CinV (80) “Economia Solidária” (nº 37)
Na encíclica não aparecem as expressóes “economia social”, “economia de comunhão” nem sequer “economia solidária”.
Possivelmente, o Papa não quis utilizar conceitos ainda em maturação e cujos âmbitos não estão bem definidos, pois trata-se de uma realidade multifacetada e que pode ser interpretada de modo redutor, isto é, atendendo apenas a algumas das suas reais facetas.

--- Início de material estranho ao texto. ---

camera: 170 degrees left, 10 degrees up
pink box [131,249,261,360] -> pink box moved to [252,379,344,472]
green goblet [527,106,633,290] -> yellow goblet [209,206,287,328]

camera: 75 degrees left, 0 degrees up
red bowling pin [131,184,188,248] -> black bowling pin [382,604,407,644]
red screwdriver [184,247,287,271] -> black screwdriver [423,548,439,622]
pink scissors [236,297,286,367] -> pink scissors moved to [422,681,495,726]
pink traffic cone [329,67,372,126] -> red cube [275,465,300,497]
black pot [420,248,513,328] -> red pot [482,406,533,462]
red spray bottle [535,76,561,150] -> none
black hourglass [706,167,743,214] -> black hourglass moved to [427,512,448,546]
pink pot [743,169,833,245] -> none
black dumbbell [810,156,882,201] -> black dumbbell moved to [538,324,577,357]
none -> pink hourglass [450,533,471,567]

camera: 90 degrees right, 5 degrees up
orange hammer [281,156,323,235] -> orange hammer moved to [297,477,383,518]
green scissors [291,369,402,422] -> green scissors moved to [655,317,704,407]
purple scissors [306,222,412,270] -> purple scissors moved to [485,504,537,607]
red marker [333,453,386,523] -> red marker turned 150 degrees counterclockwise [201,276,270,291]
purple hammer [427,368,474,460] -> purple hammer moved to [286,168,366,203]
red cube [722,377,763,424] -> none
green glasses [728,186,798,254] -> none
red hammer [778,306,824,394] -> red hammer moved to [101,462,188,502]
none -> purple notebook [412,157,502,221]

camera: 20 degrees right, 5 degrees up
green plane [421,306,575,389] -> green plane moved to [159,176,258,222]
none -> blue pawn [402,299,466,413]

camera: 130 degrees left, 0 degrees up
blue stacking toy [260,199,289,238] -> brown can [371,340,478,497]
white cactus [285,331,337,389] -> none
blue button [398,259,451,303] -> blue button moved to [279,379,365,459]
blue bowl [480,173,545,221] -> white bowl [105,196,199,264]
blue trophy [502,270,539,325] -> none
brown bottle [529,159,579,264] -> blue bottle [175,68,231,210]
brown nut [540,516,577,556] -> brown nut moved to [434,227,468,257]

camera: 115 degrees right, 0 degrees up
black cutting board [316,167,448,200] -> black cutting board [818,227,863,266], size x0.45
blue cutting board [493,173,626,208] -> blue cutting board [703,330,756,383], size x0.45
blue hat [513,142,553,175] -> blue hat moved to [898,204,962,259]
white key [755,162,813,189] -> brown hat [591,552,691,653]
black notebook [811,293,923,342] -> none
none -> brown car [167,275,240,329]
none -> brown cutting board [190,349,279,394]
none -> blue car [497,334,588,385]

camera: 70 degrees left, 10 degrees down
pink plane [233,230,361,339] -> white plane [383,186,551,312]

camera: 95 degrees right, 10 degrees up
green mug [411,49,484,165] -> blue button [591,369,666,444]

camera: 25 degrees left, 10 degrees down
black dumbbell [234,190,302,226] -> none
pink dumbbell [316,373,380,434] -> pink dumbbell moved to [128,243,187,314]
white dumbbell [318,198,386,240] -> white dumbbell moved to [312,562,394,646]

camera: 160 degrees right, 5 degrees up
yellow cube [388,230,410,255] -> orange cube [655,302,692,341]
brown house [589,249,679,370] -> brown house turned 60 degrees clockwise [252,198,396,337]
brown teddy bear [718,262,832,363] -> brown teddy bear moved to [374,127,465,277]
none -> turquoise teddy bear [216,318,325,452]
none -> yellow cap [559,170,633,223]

É certo que a falência de várias formas institucionais de “segurança”, as dificuldades letais do “Estado de bem-estar”, os sucessivos avatares do capitalismo, qual fénix renascendo da suas cinzas “obrigaram” ao aparecimento de outras formas de “solidariedade”, num fenómeno que poderia classificar-se de “hibridização”, conceito que o Papa também utiliza um pouco mais à frente (38), mas preparando-o desde já: “É preciso que, no mercado, se abram espaços para actividades económicas realizadas por sujeitos que livremente escolhem configurar o próprio agir segundo princípios diversos do puro lucro, sem por isso renunciar a produzir valor económico. As numerosas expressões de economia que tiveram origem em iniciativas religiosas e laicas demonstram que isto é concretamente possível”.
O conceito de “economia solidária” tem sido objecto não só de experiências diversificadas, que, como refere o Papa não assentam no “puro lucro”, mas também de vários estudos sociológicos.
Socorro-me de um artigo de J. Portela (A economia ou é solidária ou é fratricida) como fonte de algumas das ideias seguintes.
Ele identifica três tipos de solidariedade – a familial, a associativa e a estatal – que se estendem “desde a esfera microssocial à mesocial e desta ao universo macrossocial”, sem com isto querer excluir outras formas “quiçá a montante ou a anteriori ou, talvez melhor, a par dessas relações unindo-as (e assim unido as pessoas) como um cimento de coesão social, para lá do espaço, do tempo e das circunstâncias sociais ou de grupo”. Seja como seja, uma coisa é certa: trata-se sempre de uma solidariedade “pessoal” ou “altruísta”, enquanto “noção radical de interdependência social e responsabilidade pessoal” face ao outro, uma espécie de traço de união ente duas ou mais pessoas em que cada uma assume a máxima de João Paulo II: “todos (isto é, cada um) somos verdadeiramente responsáveis por todos” (SRS 38).
Assim sendo, e volto a J. Portela, “o paradigma da solidariedade altruísta é «o bom samaritano». Neste vínculo forte manifesta-se atenção, solicitude, acção imediata, cuidado continuado, tudo isto centrado em «um outro», naquele que não é um membro do «nós» da «nossa terra», da «Samaria», mas que é simultaneamente «um igual», nele se depositando confiança… Não há lugar para acepção de pessoas ou mesmo de condutas, nem há margem para cálculos utilitários. Ela está para lá da economia da dádiva, que clama por reciprocidade, mesmo que seja desigual, temporariamente ou não. Como Caillé sugere, aproximamo-nos, então, duma noção imprecisa de dádiva, segundo a qual se estimula o rompimento definitivo com toda a ideia de interesse particular, de contrato, de devolução ou de reciprocidade. Ainda na esteira daquele autor, não estaremos longe da tradição teológica e filosófica que afirma que «a dádiva não pode existir como tal se não for absolutamente pura, isto é, desprovida de qualquer intencionalidade e de qualquer expectativa de retorno. Se dou, explica Derrida, então não dou, pois sabendo que dou, olho-me dando e aproveito ao menos o prazer da minha posição de doador”.
Estamos na pura lógica do dom de que tanto fala Bento XVI e aproximamo-nos muito do “amai- vos uns aos outros como Eu vos amei” de Jesus de Nazaré, que os cristãos deveriam ter como único modelo de via, pois, como diz Bento XVI, “no início do ser cristão, não há uma decisão ética ou uma grande ideia, mas o encontro com um acontecimento, com uma Pessoa que dá à vida um novo horizonte e, desta forma, o rumo decisivo” (DCE 1).
Mas infelizmente os católicos, onde me incluo, preferíamos um cristianismo-ética, por muito humanista que ela seja, em vez de assumirmos um cristiamo-encontro-com-a-Pesoa-de-Jesus-Cristo, o que é muito mais complicado e obriga objectivamente a uma permanente conversão (metanóia) do nosso ser e agir, pois é Ele quem “dá à (nossa) vida um novo horizonte e, desta forma, o rumo decisivo”.
Que todo o outro, que é o próprio Cristo (Mt 25, 40.45), nos perdoe!